One Day in Osaka
I visited Osaka recently to renew my passport. Instead of mailing the renewal form, what better excuse to see the city than go for a quick visit. In the past Osaka was the commercial centre of Japan, fondly known as the country’s ‘kitchen’ as the major trader of rice, which then started what we now know as futures exchange market. Currently it functions as one of the command centres for Japan’s economy. Second to Tokyo in terms of size, population and contribution to Japan’s economy.
When I was there for a day I felt it was large and busy, but not as vibrant as Tokyo. Tokyo, on the other hand was just pumping! I still enjoyed my day nonetheless.
My first stop was the Osaka Castle. Very central and easily accessible by the Osaka city loop train through the Osaka Business Park or the Osaka-jo Koen stops. Established in the 16th century, the main tower had experienced two major disasters – firstly, destroyed through the summer war in 1615 and secondly, struck by lightning and burned down in 1665. The present main tower had been reconstructed in 1931 and named as a special historic site by the national government.
The Osaka Castle Park is a huge area that has aside from the main tower a forest park, baseball field, meeting hall, numerous flower gardens, guest house and many more. It holds many beautiful and important historical items in the museum.
From the castle my next stop was the Sumiyoshitaisha. The Sumiyoshi Grand Shrine was established in the 3rd century, even before the introduction of buddhism in Japan. One of the oldest shrines in Japan and famous for its unique sumiyoshi-zukuri architecture and the most visited shrine on new year.

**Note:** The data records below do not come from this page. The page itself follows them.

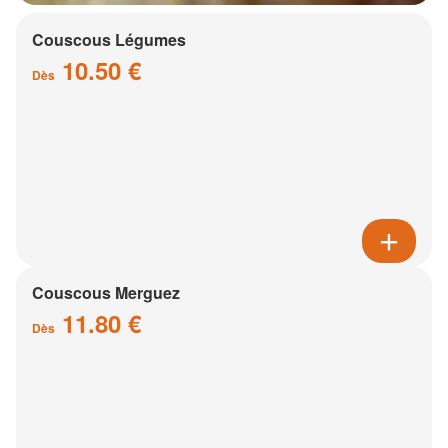
Couscous Légumes
10.50 €
Dès
Couscous Merguez
11.80 €
Dès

This was my first time to visit a sumiyoshi-zukuri style shrine. It is quite beautiful and different from the others I have previously seen. The property is quite extensive with many buildings surrounded by japanese garden. The most attractive part of the shrine, for me, is the beautiful Sorihashi bridge that leads one to the main entrance of the shrine. It was interesting to read the story behind the bridge, especially the reason for one to cross it – to cleanse away worldly sins and filth before arriving at the shrine. It is steep as it is likened to a rainbow. I am not a big fan of heights and this bridge was steep to climb, but it was an experience.
Across from the shrine through the train station is the Sumiyoshi park with a combination of traditional and modern style Japanese garden features. Then it was onto my next stop on the list, Shitenno-ji. Built in the 6th century as the first buddhist temple and appointed as Japan’s officially oldest temple. I didn’t realise the time until I found it and walked through, it was already closed. But even when the main hall and gardens were closed I could still walk through the temple grounds, which was spread throughout a big area, and able to take photos from the outside. The buildings were beautiful. Now I have another reason to go back.

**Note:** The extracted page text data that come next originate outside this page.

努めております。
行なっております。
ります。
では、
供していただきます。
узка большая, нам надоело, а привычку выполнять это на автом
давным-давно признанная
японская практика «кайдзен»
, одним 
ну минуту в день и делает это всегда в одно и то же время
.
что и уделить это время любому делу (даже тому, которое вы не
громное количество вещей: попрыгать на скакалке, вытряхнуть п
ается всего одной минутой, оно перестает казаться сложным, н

Then it was off to my last stop, which I looked forward to visiting all day! The Umeda Sky Building, which has the Floating Garden Observatory and the Lumi Sky Walk on the 40th floor, to enjoy a dusk view of the city. A short walk from the Osaka station, the Floating Garden has souvenir shops, cafes, restaurant and the love bench (aww, Japanese are so sweet!) They also have a ‘Fence of Vows’ where couples can buy a pair of heart lock (of course at their shop) and attach on the fence to promise their devotion to each other!
Like I mentioned before I was not a big fan of heights, but these views are not to be missed, so I endured. Going through a series of escalator, see-through lifts, and more escalator rides I landed on the 39th floor (the whole time holding my guts in) where you can stroll through the souvenir shop, climb up the stair, or take the lift as I did. It was so worth it!